### EXERCISE BRIEF
Copy each line of text in the entries below word for word, and leave the pictures out of your copy.
════════════════
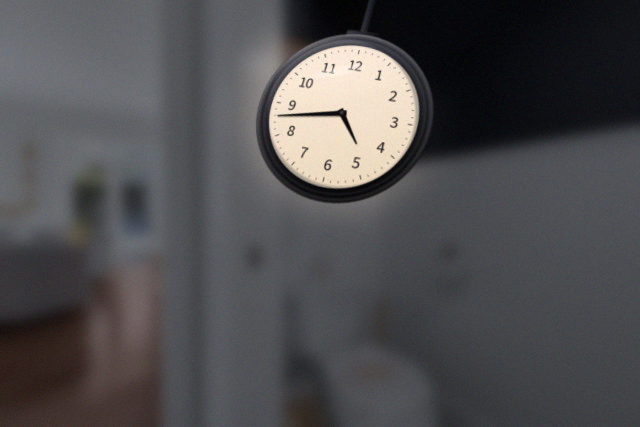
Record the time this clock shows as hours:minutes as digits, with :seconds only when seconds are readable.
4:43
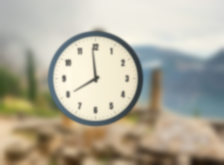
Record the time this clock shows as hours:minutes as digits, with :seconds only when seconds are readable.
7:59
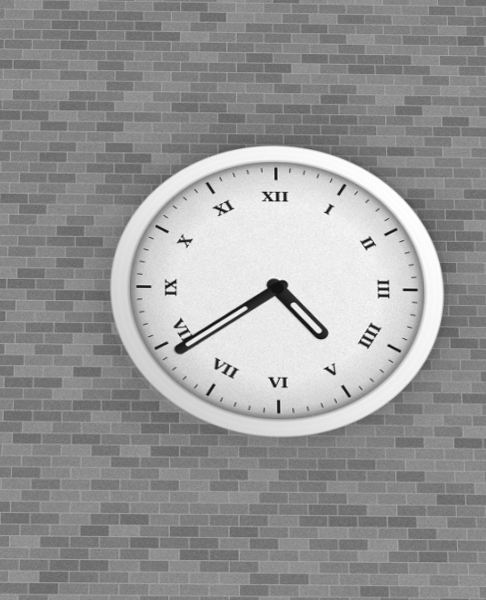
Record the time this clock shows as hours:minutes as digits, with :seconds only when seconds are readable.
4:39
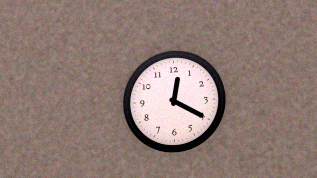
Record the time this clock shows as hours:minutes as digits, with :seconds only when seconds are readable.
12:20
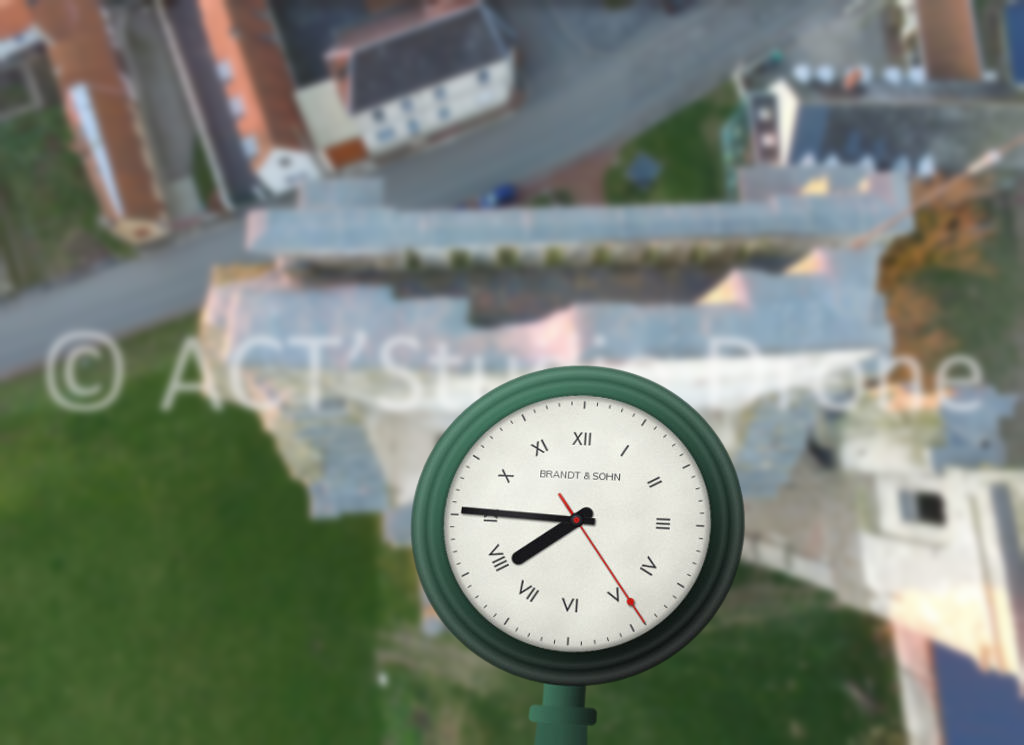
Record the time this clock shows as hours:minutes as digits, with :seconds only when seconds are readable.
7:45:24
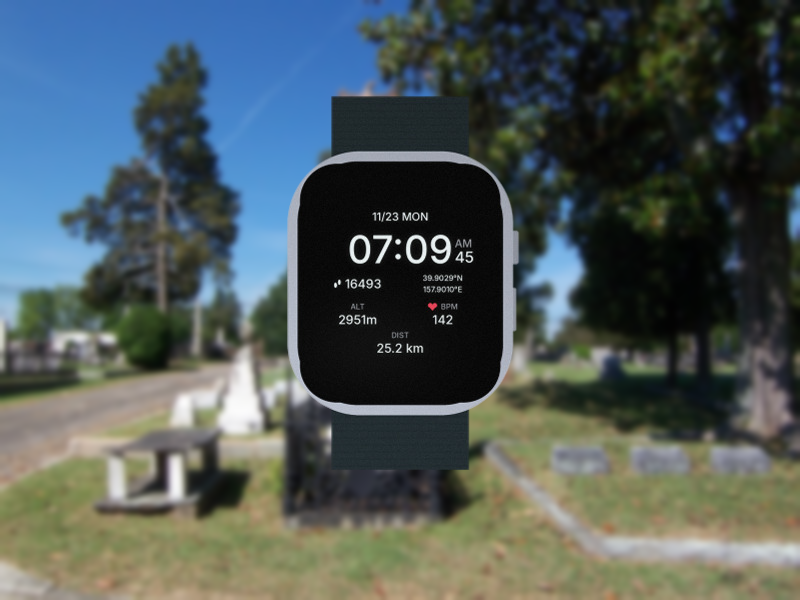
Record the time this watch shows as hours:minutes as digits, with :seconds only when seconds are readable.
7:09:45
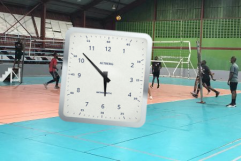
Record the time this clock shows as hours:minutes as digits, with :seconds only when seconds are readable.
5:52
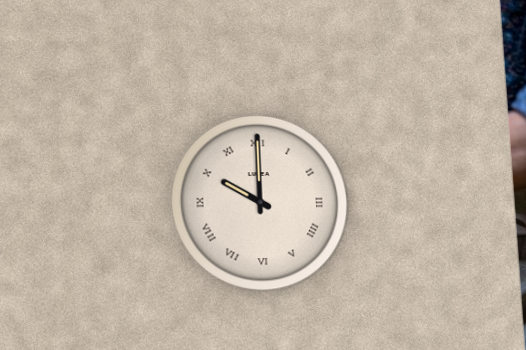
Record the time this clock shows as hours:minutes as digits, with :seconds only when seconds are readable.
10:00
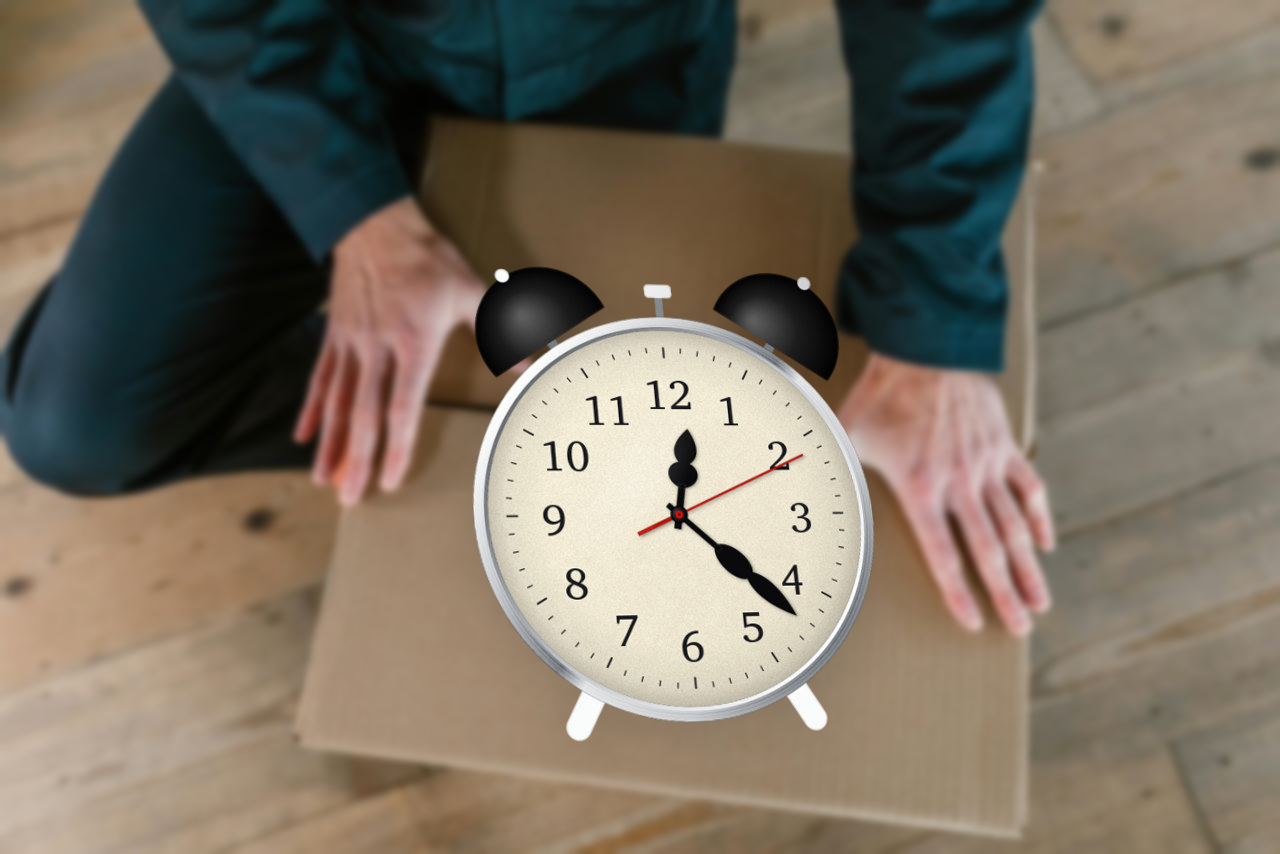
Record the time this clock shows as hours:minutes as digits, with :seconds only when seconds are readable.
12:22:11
════════════════
### WORKED SOLUTION
Record the time this clock shows as hours:minutes as digits, with :seconds only when seconds are readable.
4:43
Record the time this clock shows as hours:minutes as digits, with :seconds only when seconds are readable.
7:59
Record the time this clock shows as hours:minutes as digits, with :seconds only when seconds are readable.
4:39
Record the time this clock shows as hours:minutes as digits, with :seconds only when seconds are readable.
12:20
Record the time this clock shows as hours:minutes as digits, with :seconds only when seconds are readable.
7:45:24
Record the time this watch shows as hours:minutes as digits, with :seconds only when seconds are readable.
7:09:45
Record the time this clock shows as hours:minutes as digits, with :seconds only when seconds are readable.
5:52
Record the time this clock shows as hours:minutes as digits, with :seconds only when seconds are readable.
10:00
Record the time this clock shows as hours:minutes as digits, with :seconds only when seconds are readable.
12:22:11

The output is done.